__任务说明 a__
阅读下面这篇讲Python闭包的文本片段，回答以下问题，每个答案单占一行，并按(i)、(ii)、(iii)标号：
(i) 文中的示例代码基于哪个Python版本？
(ii) PyCodeObject在哪个头文件中定义？
(iii) 作者表示关心的是哪两个变量？

__文本片段__
一、缘由
听了朋友吹Lua的闭包实现,感觉Lua的闭包实现很优雅,之前也在网上看到一些关于python闭包的源码分析,但是好像很复杂的样子没有细细深究。所以现在好好分析一下。
二、开始
以这段代码开始(基于Python 3.4.4,CPython):
def f(x):
def add(value):
return x+value
return add
首先,我们要知道.py文件是会被编译成.pyc文件然后让Python 虚拟机执行。而Python虚拟机是基于栈帧的。那么这段代码是以什么形式存在的呢?是会以PyCodeOject的数据结构存在。Python会为每个Code Block产生一个PyCodeOject。Code Block是指进入一个名字空间,函数,import等都会产生Code Block。
以下是PyCodeObject的头文件,在PyCodeObject.h定义
/* Bytecode object */
typedef struct {
PyObject_HEAD
int co_argcount; /* #arguments, except *args */
int co_kwonlyargcount; /* #keyword only arguments */
int co_nlocals; /* #local variables */
int co_stacksize; /* #entries needed for evaluation stack */
int co_flags; /* CO_..., see below */
PyObject *co_code; /* instruction opcodes */
PyObject *co_consts; /* list (constants used) */
PyObject *co_names; /* list of strings (names used) */
PyObject *co_varnames; /* tuple of strings (local variable names) */
PyObject *co_freevars; /* tuple of strings (free variable names) */
PyObject *co_cellvars; /* tuple of strings (cell variable names) */
/* The rest doesn't count for hash or comparisons */
unsigned char *co_cell2arg; /* Maps cell vars which are arguments. */
PyObject *co_filename; /* unicode (where it was loaded from) */
PyObject *co_name; /* unicode (name, for reference) */
int co_firstlineno; /* first source line number */
PyObject *co_lnotab; /* string (encoding addr<->lineno mapping) See
Objects/lnotab_notes.txt for details. */
void *co_zombieframe; /* for optimization only (see frameobject.c) */
PyObject *co_weakreflist; /* to support weakrefs to code objects */
} PyCodeObject;
我们关心两个变量,
co_freevars
和
co_cellvars。

__数据__

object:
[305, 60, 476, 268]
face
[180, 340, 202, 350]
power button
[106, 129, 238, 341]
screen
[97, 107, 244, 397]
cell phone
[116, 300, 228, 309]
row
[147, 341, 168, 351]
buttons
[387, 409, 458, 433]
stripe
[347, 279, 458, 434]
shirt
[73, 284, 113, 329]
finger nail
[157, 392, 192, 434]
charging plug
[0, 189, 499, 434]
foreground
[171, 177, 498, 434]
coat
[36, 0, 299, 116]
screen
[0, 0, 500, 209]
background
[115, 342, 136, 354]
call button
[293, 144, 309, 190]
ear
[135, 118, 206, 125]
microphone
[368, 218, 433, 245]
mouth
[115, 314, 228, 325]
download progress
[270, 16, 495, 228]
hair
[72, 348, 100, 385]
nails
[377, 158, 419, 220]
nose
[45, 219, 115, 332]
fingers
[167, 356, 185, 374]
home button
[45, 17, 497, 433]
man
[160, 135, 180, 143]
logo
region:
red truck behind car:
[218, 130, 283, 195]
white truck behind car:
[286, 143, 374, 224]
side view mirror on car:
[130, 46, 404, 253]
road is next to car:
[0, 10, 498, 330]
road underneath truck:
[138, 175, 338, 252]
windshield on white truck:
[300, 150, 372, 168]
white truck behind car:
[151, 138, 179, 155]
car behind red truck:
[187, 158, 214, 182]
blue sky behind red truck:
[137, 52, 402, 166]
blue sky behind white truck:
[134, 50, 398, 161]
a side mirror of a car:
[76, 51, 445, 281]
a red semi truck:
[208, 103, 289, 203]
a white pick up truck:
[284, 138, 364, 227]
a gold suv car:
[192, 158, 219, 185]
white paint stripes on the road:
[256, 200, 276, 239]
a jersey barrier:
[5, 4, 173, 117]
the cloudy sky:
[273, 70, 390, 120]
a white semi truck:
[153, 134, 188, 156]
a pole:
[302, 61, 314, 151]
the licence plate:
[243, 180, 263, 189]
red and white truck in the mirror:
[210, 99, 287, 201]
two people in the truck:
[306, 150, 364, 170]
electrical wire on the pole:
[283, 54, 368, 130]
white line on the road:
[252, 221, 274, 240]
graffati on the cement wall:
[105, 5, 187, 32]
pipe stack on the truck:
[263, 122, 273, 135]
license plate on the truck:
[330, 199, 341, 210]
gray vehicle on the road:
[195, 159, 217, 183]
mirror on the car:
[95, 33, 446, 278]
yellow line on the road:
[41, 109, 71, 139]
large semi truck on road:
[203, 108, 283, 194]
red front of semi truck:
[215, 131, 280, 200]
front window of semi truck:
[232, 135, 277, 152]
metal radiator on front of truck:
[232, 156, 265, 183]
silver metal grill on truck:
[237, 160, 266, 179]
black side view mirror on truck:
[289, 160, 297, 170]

__任务说明 b__
将数据行中从包含“silver metal grill”的那一行到末尾的部分重新写出，把其中的“silver”换成“chrome”，其余内容保持不变，只输出这几行。

__你的回答 a__
(i) Python 3.4.4（CPython）
(ii) PyCodeObject.h
(iii) co_freevars 和 co_cellvars

__你的回答 b__
chrome metal grill on truck:
[237, 160, 266, 179]
black side view mirror on truck:
[289, 160, 297, 170]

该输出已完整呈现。